There have been randomized trials where they retested skin tests and some of them reverted to negative. My guess is that this is a phenomenon that occurs immunologically. And we’re in the process of understanding why this is,” he says.
Treat all positives after exposure
Thanassi also takes a cautious approach to low-positives. In its most recent guidelines on the IGRAs, CDC emphasizes the importance of clinical judgment and says, “For healthy persons who have a low risk for both infection and progression, discounting an isolated positive result as a false positive is reasonable.”
“This is an outstanding test, vitally important for the world of tuberculosis,” says Thanassi. “For this low risk, low prevalence, serially tested population, it has to be looked at differently and with a relatively critical eye.”
“If they have no risky travel and no known contact and they’re under 1.1, I just retest them the next year. If they are over 1.1, I would call them in for a retest right away. If they stay in the gray zone I would retest them every year,” she says.
“If they went up and were high, I would send them for infectious disease consultation for consideration of treatment [for LTBI],” she says.
There is an important caveat: In the case of a known exposure, even a positive result near the test cutoff would trigger treatment, says Marder.
“I don’t want to take a chance in those settings. The cost would be too high if we were wrong,” he says. “Your QuantiFERON [result] can go up slowly. Maybe I just caught it at the spot where it’s converting and it’s just going up.”
Through further research, experts hope to learn more about how to interpret the TB blood test results. But Marder says that the current confusion doesn’t reflect poorly on the test itself.
“This is clinical medicine,” he says. “You have a new test. Now you have new information. We have to figure out what it means and what we’re going to offer to people [in treatment].”

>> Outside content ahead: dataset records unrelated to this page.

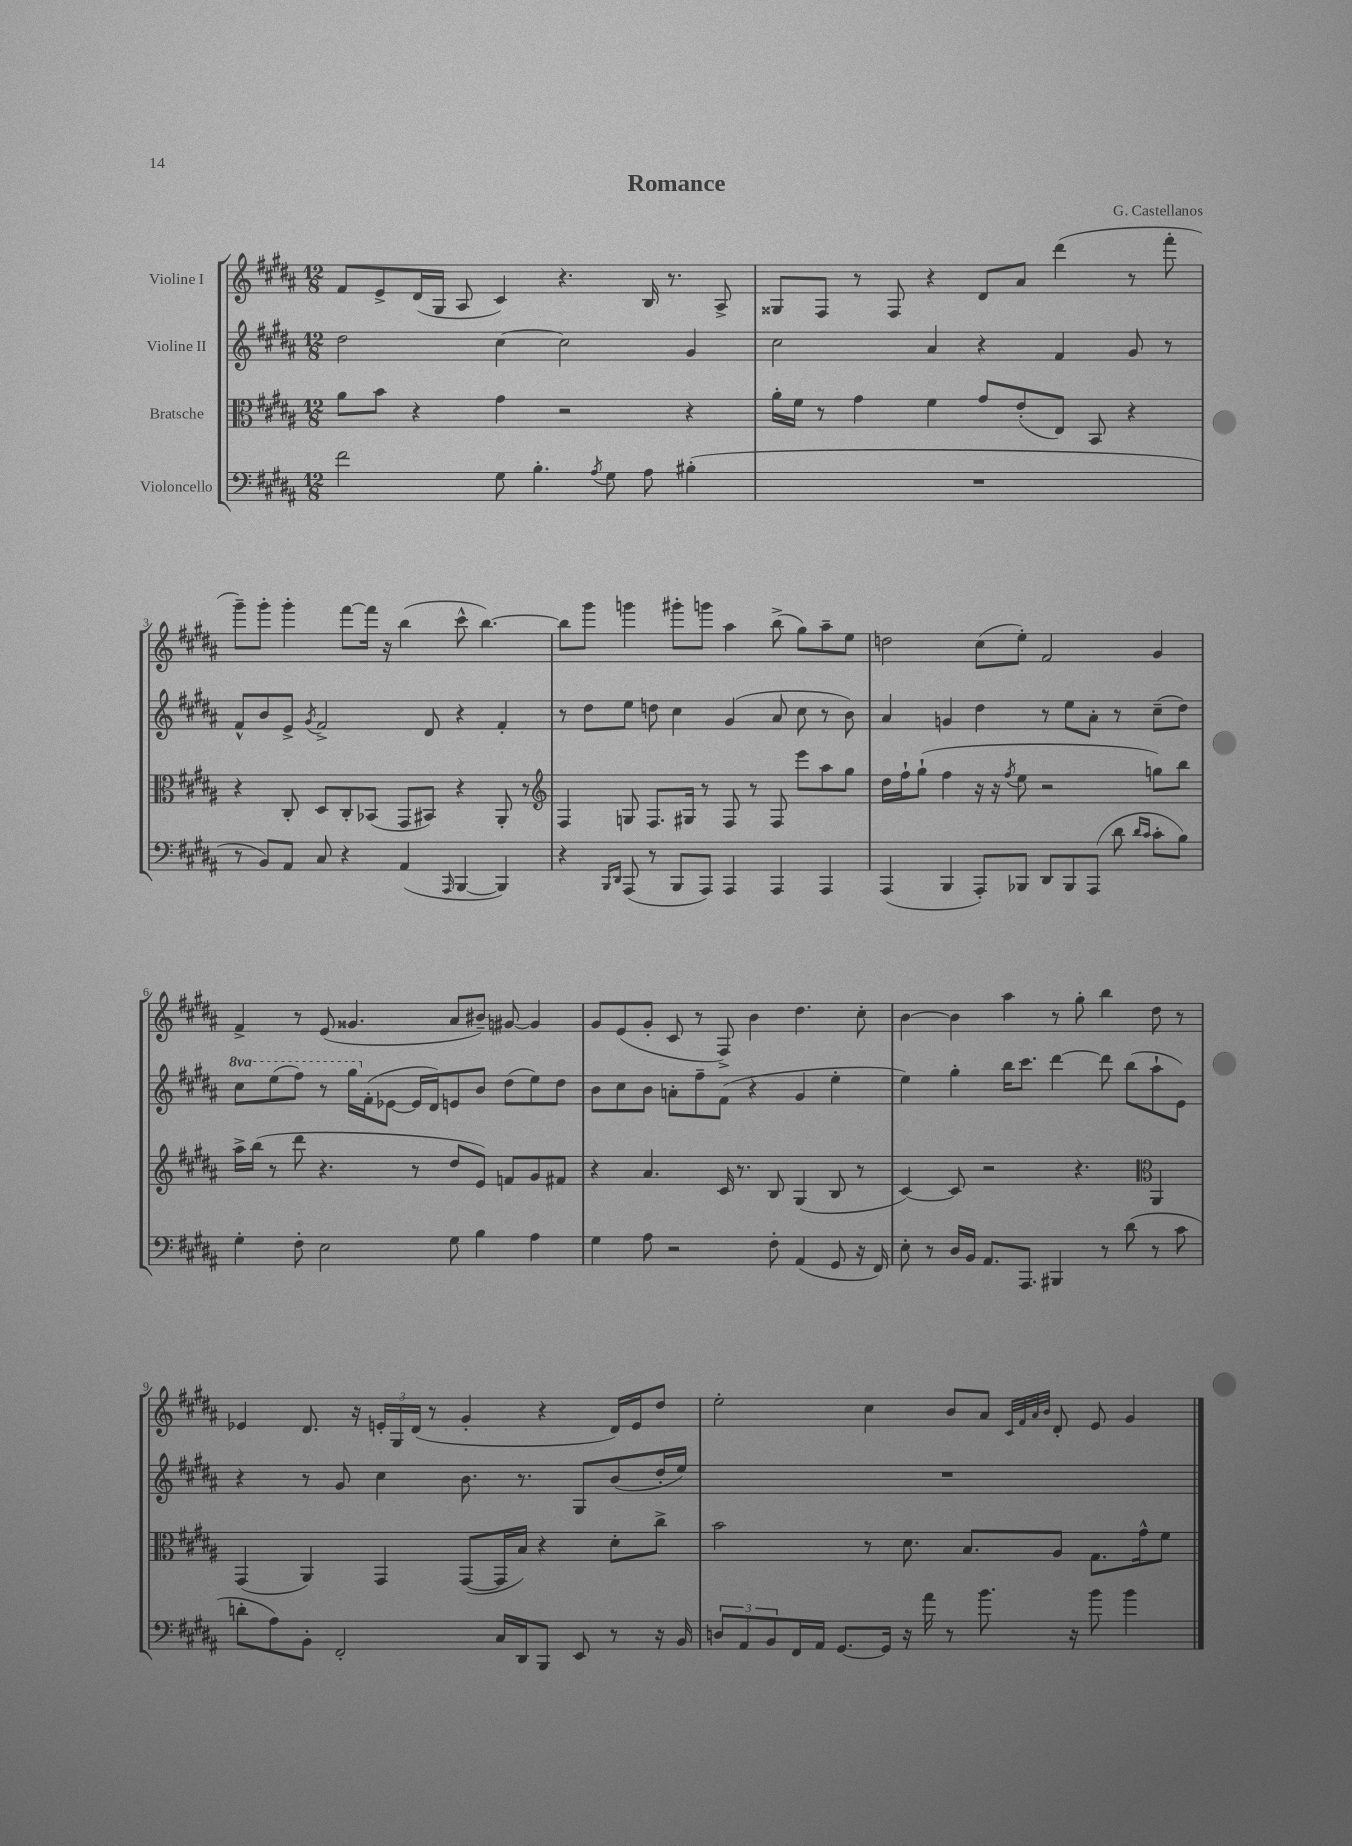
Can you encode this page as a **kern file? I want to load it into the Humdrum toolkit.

**kern	**kern	**kern	**kern
*staff4	*staff3	*staff2	*staff1
*clefF4	*clefC3	*clefG2	*clefG2
*k[f#c#g#d#a#]	*k[f#c#g#d#a#]	*k[f#c#g#d#a#]	*k[f#c#g#d#a#]
*M12/8	*M12/8	*M12/8	*M12/8
2f#	8a#	2dd#	8f#
.	8b	.	8e^
.	4r	.	(16d#
.	.	.	16G#
.	.	.	8A#
8G#	4g#	[4cc#	4c#)
4.B'	.	.	.
.	2r	2cc#]	4.r
8qA#	.	.	.
8G#	.	.	.
8A#	.	.	16B
.	.	.	8.r
(4B#'	4r	4g#	.
.	.	.	8A#^
=	=	=	=
1.r	16a#'	2cc#	8G##
.	16f#	.	.
.	8r	.	8F#
.	4g#	.	8r
.	.	.	8F#
.	4f#	4a#	4r
.	8g#	4r	8d#
.	(8e'	.	8a#
.	8E)	4f#	(4ddd#
.	8BB	.	.
.	4r	8g#	8r
.	.	8r	8fff#'
=	=	=	=
8r	4r	8f#^^	8ggg#~)
8BB)	.	8b	8ggg#'
8AA#	8C#'	8e^	4ggg#'
.	.	8qg#	.
8C#	8D#	2f#^	.
4r	8C#'	.	[8fff#
.	(8BB-	.	16fff#]
.	.	.	16r
(4AA#	8GG#	.	(4bb
.	8BB#)	8d#	.
16qqAAA#	.	.	.
[4BBB	4r	4r	8ccc#^^
.	.	.	[4.bb)
4BBB])	8AA#'	4f#'	.
.	8r	.	.
=	=	=	=
*	*clefG2	*	*
4r	4F#	8r	8bb]
.	.	8dd#	8ggg#
16qqBBB	.	.	.
16qqDD#	.	.	.
(8AAA#	8G	8ee	4ggg
8r	8.F#	8dd	.
8BBB	.	4cc#	8ggg#'
.	16G#	.	.
8AAA#)	8r	.	8ggg
4AAA#	8F#	(4g#	4aa#
.	8r	.	.
4AAA#	8F#	8a#	(8bb^
.	8eee	8cc#	8gg#)
4AAA#	8aa#	8r	8aa#~
.	8gg#	8b)	8ee
=	=	=	=
(4AAA#	16dd#	4a#	2dd
.	16ff#`	.	.
.	(8gg#`	.	.
4BBB	4ff#	4g	.
8AAA#')	16r	4dd#	(8cc#
.	16r	.	.
.	8qff#	.	.
8BBB-	8ee	.	8ee')
8DD#	2r	8r	2f#
8BBB-	.	8ee	.
(8AAA#	.	8a#'	.
8d#	.	8r	.
16qqd#	.	.	.
16qqc#	.	.	.
8c#'	8gg)	(8cc#~	4g#
8B)	8bb	8dd#)	.
=	=	=	=
4G#'	16aa#^	8ccc#	4f#^
.	(16bb	.	.
.	8r	(8eee	.
8F#'	8ddd#	8fff#)	8r
2E	4.r	8r	(8e
.	.	16ggg#	4.g##
.	.	(16f#'	.
.	.	[8e-	.
.	8r	16e-]	.
.	.	16d#)	.
8G#	8dd#	8e	8a#
4B	8e)	8b	8b#~)
.	8f	(8dd#	[8g#
4A#	8g#	8ee)	4g#]
.	8f#	8dd#	.
=	=	=	=
4G#	4r	8b	8g#
.	.	8cc#	(8e
8A#	4.a#	8b	8g#'
2r	.	8a'	8c#
.	.	8ff#~	8r
.	16c#	(8f#	8F#^)
.	8.r	.	.
.	.	4r	4b
8F#'	8B	.	.
(4AA#	(4G#	4g#	4.dd#
8GG#	8B	4ee'	.
16r	8r	.	8cc#'
16FF#)	.	.	.
=	=	=	=
8E'	[4c#)	4ee)	[4b
8r	.	.	.
16D#	8c#]	4gg#'	4b]
16BB	.	.	.
8.AA#	2r	.	.
.	.	16bb	4aa#
8.AAA#	.	8.ccc#	.
4BBB#	.	[4ddd#	8r
.	4.r	.	8gg#'
8r	.	8ddd#]	4bb
(8d#	.	(8bb	.
*	*clefC3	*	*
8r	4AA#	8aa#`	8dd#
8c#	.	8e)	8r
=	=	=	=
8d'	(4GG#	4r	4e-
8A#)	.	.	.
8BB'	4AA#)	8r	8.d#
2FF#'	.	8g#	.
.	.	.	16r
.	4GG#	4cc#	24e'
.	.	.	24G#
.	.	.	(24d#
.	.	.	8r
.	([8GG#	8.b	4g#'
16C#	16GG#]	.	.
16DD#	16B)	8.r	.
8BBB	4r	.	4r
8EE	.	8G#	.
8r	8d#'	(8b	16d#)
.	.	.	16e
16r	8cc#^	16dd#'	8dd#
16BB	.	16ee)	.
=	=	=	=
12D	2b	1.r	2ee'
12AA#	.	.	.
12BB	.	.	.
16FF#	.	.	.
16AA#	.	.	.
[8.GG#	.	.	.
.	8r	.	4cc#
16GG#]	.	.	.
16r	8.d#	.	.
16a#	.	.	.
8r	.	.	8b
.	8.B	.	.
8.b	.	.	8a#
.	.	.	32qqc#
.	.	.	32qqf#
.	.	.	32qqa#
.	.	.	32qqb
.	8A#	.	8d#'
16r	.	.	.
8b	8.G#	.	8e
4b	.	.	4g#
.	16g#^^	.	.
.	8f#	.	.
==	==	==	==
*-	*-	*-	*-
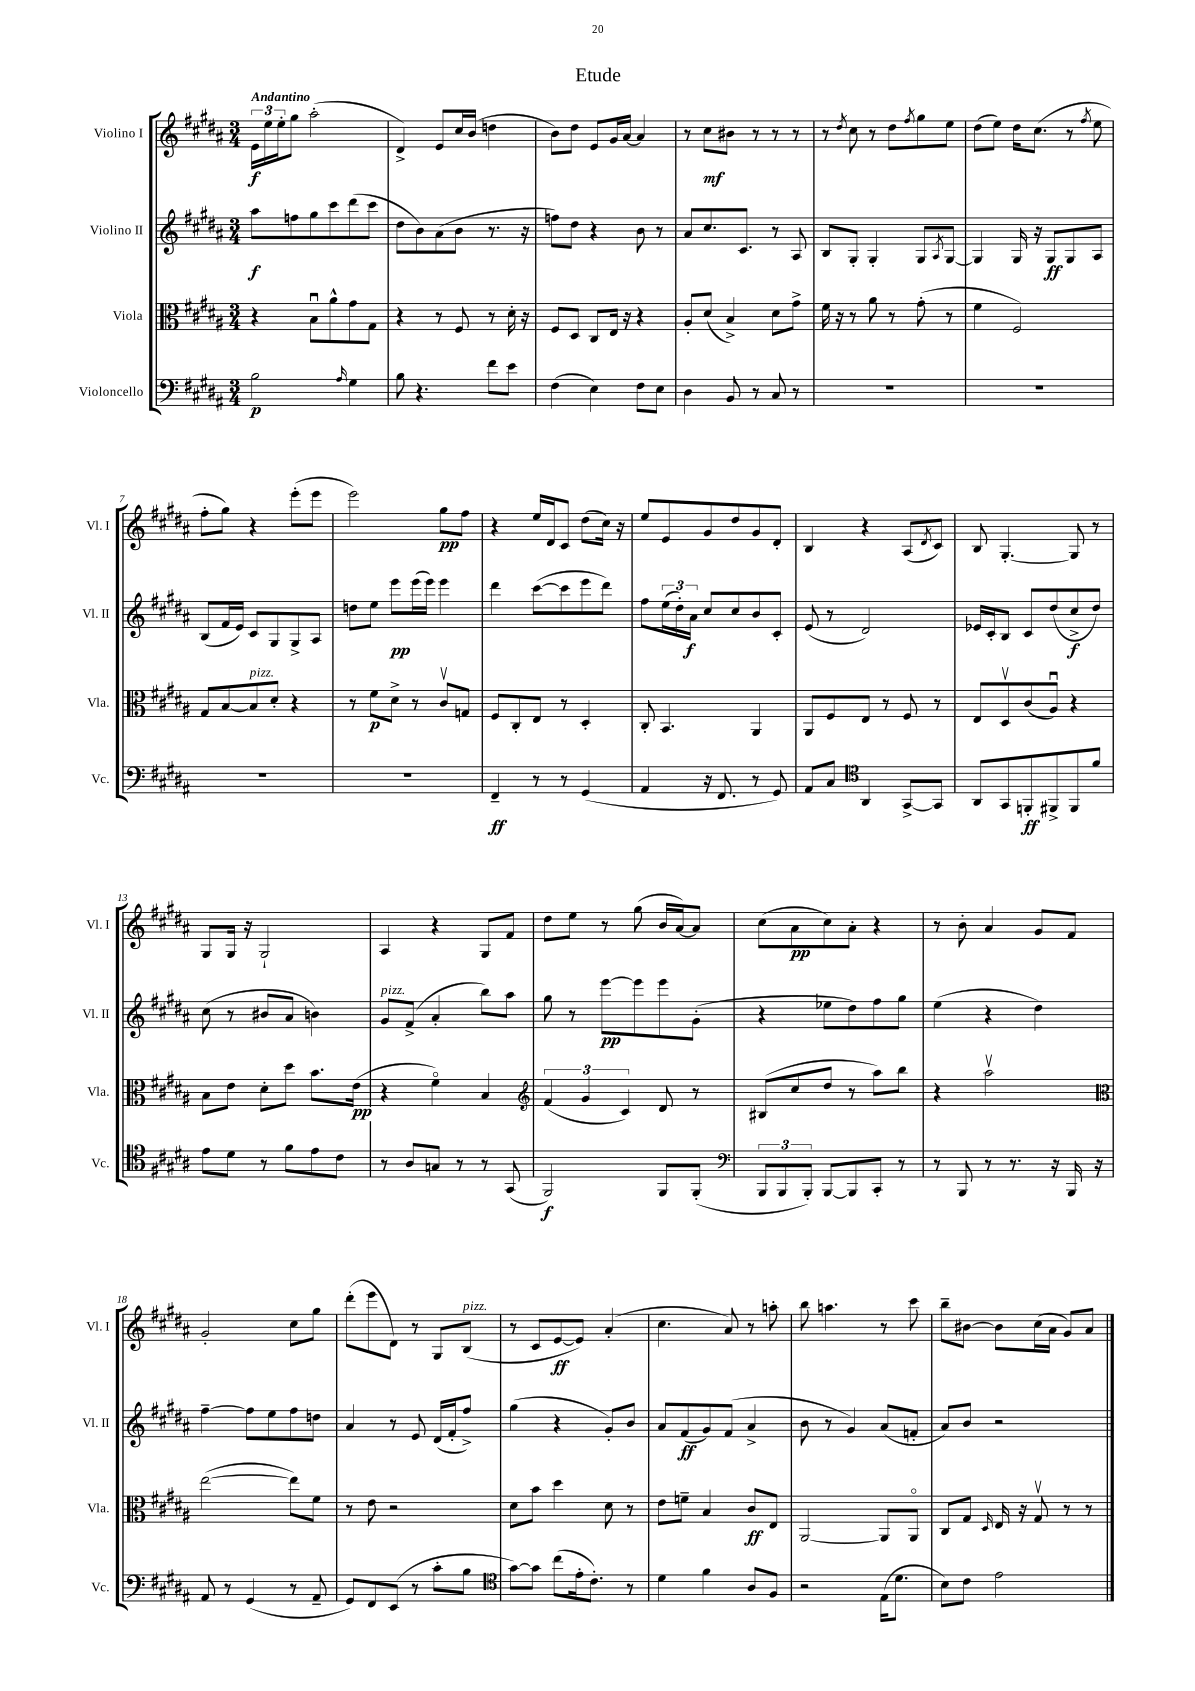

1. Centers for Disease Control and Prevention. Updated guidelines for using Interferon Gamma Release Assays to detect Mycobacterium tuberculosis infection - United States, 2010. MMWR 2010; 59(RR-5):1-25.
2. Centers for Disease Control and Prevention. Guidelines for Preventing the Transmission of Mycobacterium tuberculosis in Health-Care Settings, 2005. MMWR 2005; 54(No. RR-17):1-121.
3. Centers for Disease Control and Prevention. Recommendations for use of an Isoniazid-Rifapentine regimen with direct observation to treat latent Mycobacterium tuberculosis infection. MMWR 2011; 60;1650-1653.